Studying soil health pays off for Soroco High School student
Tim Bedell, 16, named Junior Conservationist of Year in Colorado

Reece Melton/Courtesy
Soroco High School student Tim Bedell is a decorated student, recently winning two first-place plaques at the Northwest Colorado Regional Range Contest — a competition that tasks high school students with identifying plants, assessing soil health and determining how it could be improved. Later this month, he will add Junior Conservationist of the Year to his trophy case.
Having grown up in Routt County near Steamboat Springs, Bedell is closely connected to his ranching roots.
Like many in the Yampa Valley, he has raised a steer to compete at the county fair, learned how to judge livestock competitions and traveled with his peers to national agriculture events. But the 16-year-old is also interested in managing the land on which his family’s cows feed, and he has taken a special interest to study soil and range health.
“That’s one of the main contributing factors to the Dustbowl, the range and soil health side of things was overlooked,” Bedell said. “But I think it definitely goes hand in hand with the animal production side of things. Make your ground good, make your crops good, make your animals good.”
Awarded each year by the Colorado Chapter of the Soil and Water Conservation Society to a high school student who‘s interested in soil and water conservation practices, the Junior Conservationist of the Year award will be presented to Bedell during the Colorado Association of Conservation District’s meeting on Nov. 29 in Colorado Springs.
“It’s a really prevalent issue today, just with drought in the West in general and all the issues facing ranchers today,” Bedell said. “This is a career field that is definitely looking interesting to me — a really good way to keep connected to my agricultural roots, and Routt County and my family.”

Reece Melton/Courtesy photo
Reece Melton, Bedell’s agricultural education teacher at Soroco, said that while ranchers know how important soil health is, they are very busy people.
“They don’t have enough manpower, labor is tough,” Melton said. “You got to feed your cows, take care of them. How are you going to make time to analyze the soil and your ranch, especially when we’re talking hundreds and sometimes thousands of acres?”
Bedell chose to transfer to Soroco specifically because of its agricultural program, which is unlike others in the state due to funding from a Response, Innovation and Student Equity, or RISE, grant. He said he was first “pressured” to go to a range competition by friends around the same time he was learning about plant identification and natural resources in class.
“It went hand in hand (with that class) and really taught me a lot,” Bedell said.
This year, he was the only member of Soroco’s team at the range competition who had done it before. He helped them identify a couple dozen plants native to Northwest Colorado, what growing conditions those plants prefer and how palatable they are — meaning how likely livestock are to eat it.
To practice, Bedell said he enjoys working on identifying plants in his free time.
“There’s a lot of types of grasses,” Bedell said, adding that he memorized about 50 of them for the range competition. “It’s good to be able to identify plants, for example … cheatgrass. It’s an invasive species and it’s just overall not very fun.”
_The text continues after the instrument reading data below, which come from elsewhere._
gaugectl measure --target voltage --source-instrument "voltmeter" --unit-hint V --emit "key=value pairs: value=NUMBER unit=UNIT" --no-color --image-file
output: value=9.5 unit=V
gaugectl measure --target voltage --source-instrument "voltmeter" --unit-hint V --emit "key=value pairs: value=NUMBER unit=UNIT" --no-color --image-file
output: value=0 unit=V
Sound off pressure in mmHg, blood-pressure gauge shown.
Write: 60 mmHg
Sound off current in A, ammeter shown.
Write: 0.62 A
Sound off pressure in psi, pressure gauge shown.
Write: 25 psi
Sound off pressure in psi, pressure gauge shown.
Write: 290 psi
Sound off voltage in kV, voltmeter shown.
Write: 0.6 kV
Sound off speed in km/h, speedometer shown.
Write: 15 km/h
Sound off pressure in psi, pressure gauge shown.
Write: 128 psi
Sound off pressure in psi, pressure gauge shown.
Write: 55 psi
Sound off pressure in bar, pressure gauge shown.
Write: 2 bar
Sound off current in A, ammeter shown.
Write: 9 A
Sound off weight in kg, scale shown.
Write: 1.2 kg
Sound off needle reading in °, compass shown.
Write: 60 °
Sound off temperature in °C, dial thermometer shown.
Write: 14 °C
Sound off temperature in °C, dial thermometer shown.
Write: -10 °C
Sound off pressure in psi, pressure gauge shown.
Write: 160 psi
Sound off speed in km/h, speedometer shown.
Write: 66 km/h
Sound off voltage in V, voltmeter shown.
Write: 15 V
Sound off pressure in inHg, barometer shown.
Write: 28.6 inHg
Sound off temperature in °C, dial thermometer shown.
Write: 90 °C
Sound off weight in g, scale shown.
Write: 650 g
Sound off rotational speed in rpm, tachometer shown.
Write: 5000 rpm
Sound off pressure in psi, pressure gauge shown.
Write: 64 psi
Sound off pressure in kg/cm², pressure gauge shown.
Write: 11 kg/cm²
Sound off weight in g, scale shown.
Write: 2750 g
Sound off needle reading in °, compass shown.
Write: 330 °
Cattle may eat cheatgrass when it is just starting to grow, but after it seeds, they won’t touch it, Bedell said. It doesn’t make for good hay, and it doesn’t have any other uses and will even crowd out native grasses.
Part of assessing the range is looking at nutrients in the soil and figuring out what can be done to improve soil health as well.
The RISE Grant allows students such as Bedell more access to technology in this field than most ranchers have to work with. Melton said he hopes they will eventually be able to use it to inform local ranchers about their own soil health.
“We’re the only program that’s going to have facilities and resources like this in the state,” Melton said. “It’s very expensive, so ranchers typically don’t have access to stuff like that. Hopefully one day ranchers will take advantage of some of this.”